I saw Asghar Farhadi‘s A Separation at this morning’s New York Film Festival press screening, and yes, it hit the mark again. This well-honed, deep-well family drama is now the official Iranian submission for the Best Foreign Language Film Oscar, and is destined to be among the five nominees…unless the foreign language committee gives it the same kind of blowoff that they did with Four Months, Three Weeks and Two Days. Let’s call that highly doubtful.


(l. to. r) Sony Classics co-prez Tom Bernard, A Separation director Asghar Farhadi, Sony Classics co-prez Michael Barker at Gabriel’s — Wednesday, 9.28, 2:05 pm.

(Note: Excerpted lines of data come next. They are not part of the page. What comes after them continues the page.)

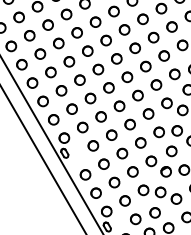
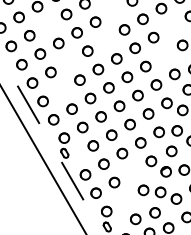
part at (113, 11): present -> none
circle at (47, 24): present -> none
circle at (171, 26): present -> none
part at (105, 40): present -> none
circle at (163, 55): present -> none
part at (69, 61): present -> none
part at (61, 90): present -> none
line at (51, 145): solid -> dashed
circle at (132, 171): present -> none
circle at (124, 200): present -> none
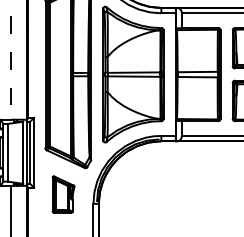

I caught most of A Separation earlier this month at the Telluride Film Festival but this time I saw the first 40 minutes. The same levels of excellence prevailed — spot-on dialogue, riveting situations, characters you can’t help but believe and invest in.

Shot in Teheran, A Separation is basically about class and repression and honor among families. Particularly two families — a relatively well-to-do one and a lower-class one headed by a hot-tempered husband and a submissive, deeply religious wife. The plot centers on a claim by the latter couple that the pater familias who hired the poor wife to take care of his Alzheimer’s-afflicted dad pushed her down a flight of stairs and caused her to miscarry. Iranian law says this can be rectified with a payoff, which the angry, lower-class husband desperately needs to pay off creditors.

All of it adds up to a fascinating window into family and community values, not just as they exist in present-day Tehran but pretty much anywhere when you boil it all down.


NYFF co-honcho Scott Foundas (l.), Farhadi and translator during Walter Reade theatre press conference — Wednesday, 9.28, 12:35 pm.

There’s a metaphor or two in this tale of a hardscrabble lower-middle class family, particularly the hair-trigger father venting his resentments and economic frustrations upon an upper-middle class dad (and to some extent his wife, daughter and senile father) over a misunderstanding..and a lie that only comes out at the end.

As I said in Telluride, “The combination of Farhadi’s simple, direct shooting style and the deeply compelling performances (the cast is headed by Leila Hatami, Peyman Moaadi, Shahab Hosseini, Sareh Bayat and Sarina Farhadi) are blended in this instance with a story that hits on a riveting moral-ethical issue. The upshot is a dividend that is socially and psychologically revealing in a way that is truly exceptional.”

NYFF co-director Scott Foundas interviewed Farhadi on the stage of the Walter Reade Theatre following this morning’s showing. A few of us then traipsed over to Gabriel’s on West 60th for a luncheon with Farhadi and Sony Classics chiefs Tom Bernard and Michael Barker.

I was given some personal chat time with Farhadi, but it’s on the digicorder and I can’t easily convert to mp3 and transcribe and all that in a Starbuck’s on West 57th. Later.

Sony Classics will release A Separation on 12.30.11.